▶ _Document segment_
--

But what happens if you use Noto semibold?

jbezos commented 3 years ago
  • but also alter the "bf" series value to go with that new \rmdefault [snip] A possible alternative is to work similar to the Japanese and add some additional code to \rmfamily through the hook mechanism that does special setups based on current language.

I'm doing some testing with those ideas and the results are promising (actually, it works!). It seems this is what I was looking for, particularly the first point, which is the key point, namely, now the series must be (re)set when the fonts are switched (but I have to study what happens when the user changes the default setup). Thank you. 🎉🚀

FrankMittelbach commented 3 years ago

Javier

I'm doing some testing with those ideas and the results are promising (actually, it works!). It seems this is what I was looking for, particularly the first point, which is the key point, namely, now the series must be (re)set when the fonts are switched (but I have to study what happens when the user changes the default setup). Thank you. 🎉🚀

The idea is that the extended setup (including the hooks added in various places) should support multilingual typesetting or multi-script typesetting. Might be that there is still something missing and if so one needs to check what and how best to accommodate (or whether a slightly different at your end fixes it).

So take a look (also perhaps what the Japanese have done) and what the hooks can do for your use cases or if there is something missing.

If you end up using a lot of \DeclareFontSeriesDefault[rm]{bf}{b} type of calls then perhaps that need a speedy interface not involving optional argument parsing. But I suspect in the end we want a data structure (table) with metafamily/language -> NFSS attributes (and I guess in some way you already have that) and then have a fast way to query that table and set up NFSS fast and easy.

--

▶ _Dataset excerpts_
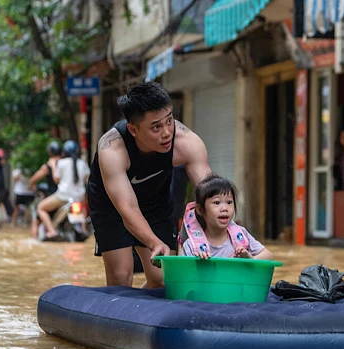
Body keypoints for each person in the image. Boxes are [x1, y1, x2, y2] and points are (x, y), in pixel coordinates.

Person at [87, 81, 211, 288]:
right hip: (112, 206)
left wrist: (231, 236)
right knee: (121, 277)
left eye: (169, 120)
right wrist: (154, 242)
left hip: (156, 202)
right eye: (156, 127)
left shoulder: (188, 143)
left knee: (164, 280)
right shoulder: (112, 149)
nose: (166, 132)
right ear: (133, 130)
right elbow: (128, 209)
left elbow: (210, 196)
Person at [180, 174, 273, 260]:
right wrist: (197, 263)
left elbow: (268, 255)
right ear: (200, 210)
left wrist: (251, 259)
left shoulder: (241, 235)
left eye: (229, 202)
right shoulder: (192, 245)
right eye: (216, 202)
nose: (224, 208)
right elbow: (183, 273)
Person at [37, 140, 90, 239]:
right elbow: (86, 180)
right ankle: (83, 230)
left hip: (62, 197)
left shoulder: (61, 163)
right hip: (79, 197)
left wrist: (53, 166)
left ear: (64, 152)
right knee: (82, 207)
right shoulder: (82, 163)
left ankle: (52, 231)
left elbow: (56, 180)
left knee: (40, 207)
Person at [28, 141, 63, 238]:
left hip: (53, 197)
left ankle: (34, 242)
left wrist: (31, 186)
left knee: (36, 221)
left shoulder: (48, 166)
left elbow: (33, 180)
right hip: (68, 196)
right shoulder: (65, 163)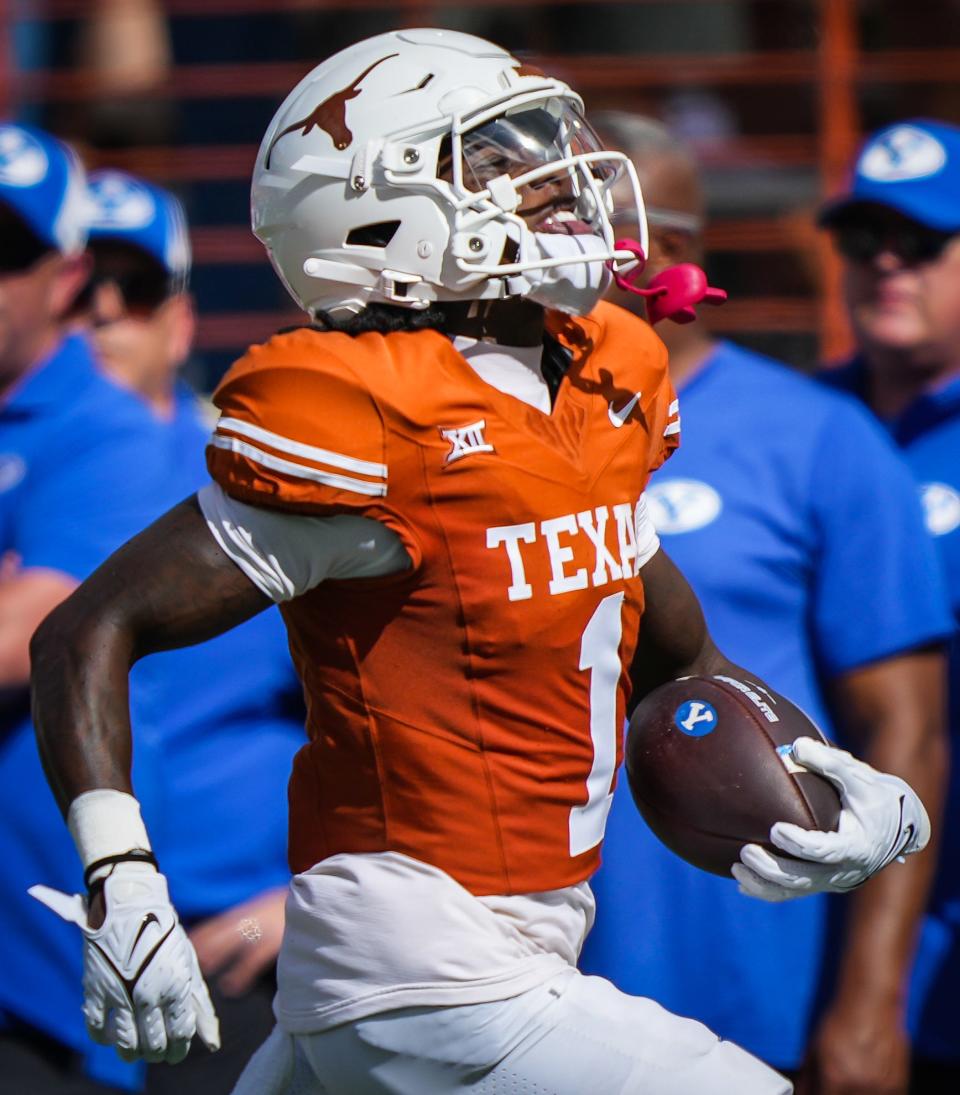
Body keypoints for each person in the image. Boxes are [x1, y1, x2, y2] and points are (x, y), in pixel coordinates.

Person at [26, 31, 934, 1095]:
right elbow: (86, 629)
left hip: (504, 948)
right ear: (370, 213)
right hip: (415, 957)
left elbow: (679, 657)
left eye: (546, 143)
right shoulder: (360, 415)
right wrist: (120, 873)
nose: (558, 179)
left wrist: (856, 788)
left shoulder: (599, 377)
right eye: (498, 157)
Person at [577, 112, 953, 1095]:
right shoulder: (497, 436)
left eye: (583, 222)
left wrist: (871, 1003)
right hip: (529, 976)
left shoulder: (820, 437)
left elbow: (905, 733)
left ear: (674, 250)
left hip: (749, 982)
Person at [79, 169, 306, 1095]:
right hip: (38, 963)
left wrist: (299, 908)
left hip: (231, 957)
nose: (94, 312)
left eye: (126, 290)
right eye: (63, 282)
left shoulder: (269, 486)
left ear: (178, 320)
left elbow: (409, 722)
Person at [0, 123, 169, 1093]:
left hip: (37, 980)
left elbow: (25, 636)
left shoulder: (106, 433)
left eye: (5, 254)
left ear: (65, 279)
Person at [818, 118, 960, 1094]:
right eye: (863, 242)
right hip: (830, 931)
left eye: (922, 243)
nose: (886, 266)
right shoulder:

--

In the forum thread on font series, answer each question:
(a) Which font weight is asked about in the first line?
(b) Whose approach does the thread suggest copying by adding code to \rmfamily through the hook mechanism?
(c) What kind of data structure does FrankMittelbach suspect is wanted in the end?
The rows have no part in this.

(a) Noto semibold.
(b) The Japanese.
(c) A table that maps metafamily/language to NFSS attributes.